Restate the listing below word for word; no picture is to be carried over.

● ● ● ● ●

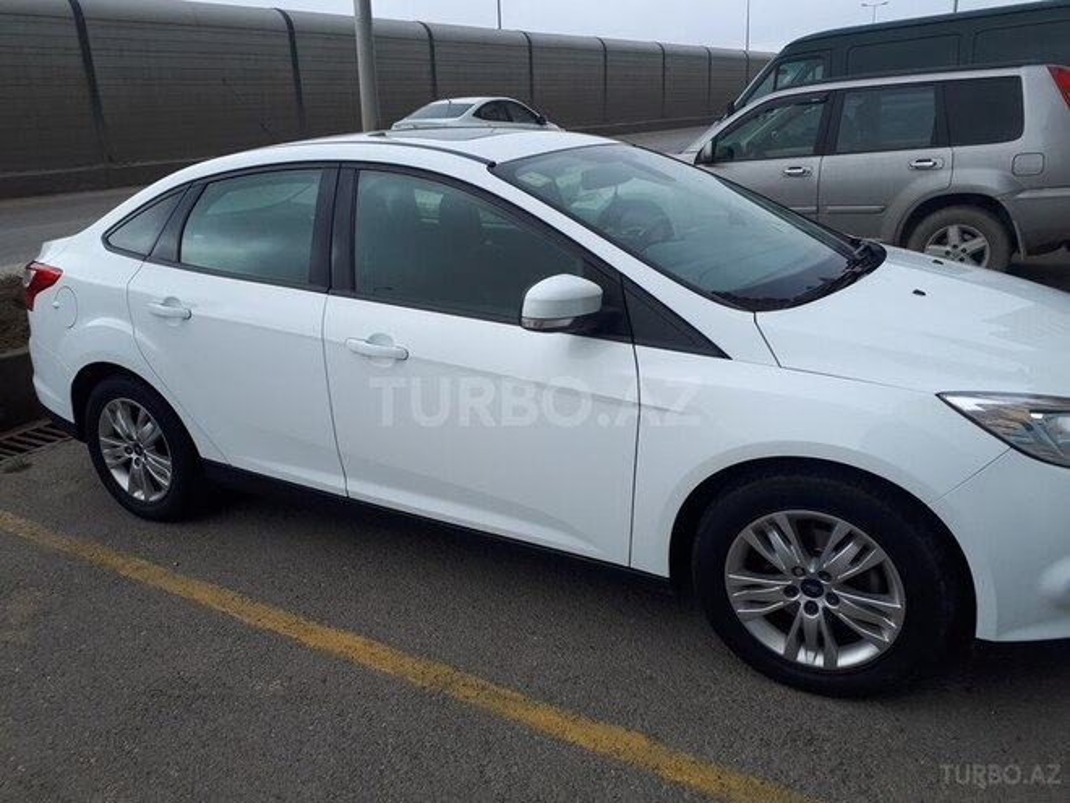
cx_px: 535
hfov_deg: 65.3
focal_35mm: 27
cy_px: 402
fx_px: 835
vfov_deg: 51.4
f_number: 1.9
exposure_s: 1/1033
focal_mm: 3.6
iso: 40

● ● ● ● ●

» RESPONSE BELOW:
cx_px: 535
hfov_deg: 65.3
focal_35mm: 27
cy_px: 402
fx_px: 835
vfov_deg: 51.4
f_number: 1.9
exposure_s: 1/1033
focal_mm: 3.6
iso: 40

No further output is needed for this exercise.